Afife Jale rolündeki Şebnem Köstem’i sahnede izlemeyi o kadar çok özlemişim ki, hasretimi doya doya giderdim. Yaklaşık on yıl önce Gayri Resmi Hürrem’deki oyunculuğunun etkisi altındayken şimdi de bu etki ikiye katlandı ve en az bir on yıl daha süreceğe benziyor. Afife Jale’yi bize her yönüyle, duygu ve düşüncelerini geçirerek içimize işletti. Sayesinde artık kendisini daha iyi tanıyorum. Hümay Güldağ’ı ise daha önce birkç oyunda izledim ama ilk defa oyunculuğunu bu kadar yakından gördüm. Bedia Muvahhit’in asil ve gururlu duruşunu öyle güzel canlandırdı ki, ayakta alkışlamamak mümkün değil. Kısaca Şebnem Köstem’de Afife Jale’yi ve Hümay Güldağ’da ise Bedia Muvahhit’i görmenin tarifi anlatılmaz ancak yaşanır.
Oyunda kimi yerlerde karakterlerin kimi yerde de hikayenin üstüne çıkan bir unsur daha var, o da dekor. Sahneyi baştan sona kaplayan ahşap plakalardan oluşan ve ortası açılan bir duvar karşılıyor bizi. Sonra bu duvarın bir kapısı açılıyor, kulis oluyor, başka çekmecesi açılıyor, yatak oluyor. Bir tarafından çekilince merdiven çıkıyor, diğer taraftan çekildiğinde bir bahçe açılıyor, üstelik bu bahçenin salıncağı bile var! Dekor tasarımcısının kim olduğunu okuyunca tahmin etmeliydim dedim: Cem Yılmazer. Bu sezon Şehir Tiyatroları’nın oyunlarında tasarladığı dekorlar harikaydı ve bu oyunun dekoruna da yine fazlasıyla imzasını atmış. Diğer taraftan kostüm tasarımında Nihal Kaplangı’nın ustalığı bir kez daha karşıma çıkıyor ve beni hayran bırakıyor. Özellikle makyörün yeleği, kostümlerin yıldızıydı.
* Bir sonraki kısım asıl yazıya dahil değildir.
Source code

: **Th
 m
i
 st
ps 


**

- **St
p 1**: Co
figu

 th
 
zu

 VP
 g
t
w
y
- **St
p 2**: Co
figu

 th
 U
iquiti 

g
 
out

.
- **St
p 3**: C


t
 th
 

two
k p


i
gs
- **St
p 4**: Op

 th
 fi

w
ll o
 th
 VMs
Bıraksanız oyunu ve ne kadar beğendiğimi sayfalarca anlatırım ancak kısaca şöyle bitirebilirim: Eğer tiyatroyu seviyorsanız, verilen emeği görüp takdir etmek ve tutkularınızdan vazgeçmemeyi sahne üstünde bir kez daha öğrenmek istiyorsanız Hayal-i Temsil’i, şiddetle tavsiye ediyorum. Oyunun sonunda gözlerinizden birkaç damla yaş gelecek, alkışlamaktan avuçlarınız yanacak ve sizde bıraktığı etki de uzun sürecek. İddialı bir oyun, daha da iddalı bir oyunculukla akıldan çıkmayan türden. (Yorumlarımı yazarken bile kalbim çarptı.) İzlenecek oyunlar listenizde bu oyunun ismini büyük harflerle ve hatta en başa alın. Bu oyun Türk tiyatrosuna emek veren iki öncü prensesine bir övgü çünkü!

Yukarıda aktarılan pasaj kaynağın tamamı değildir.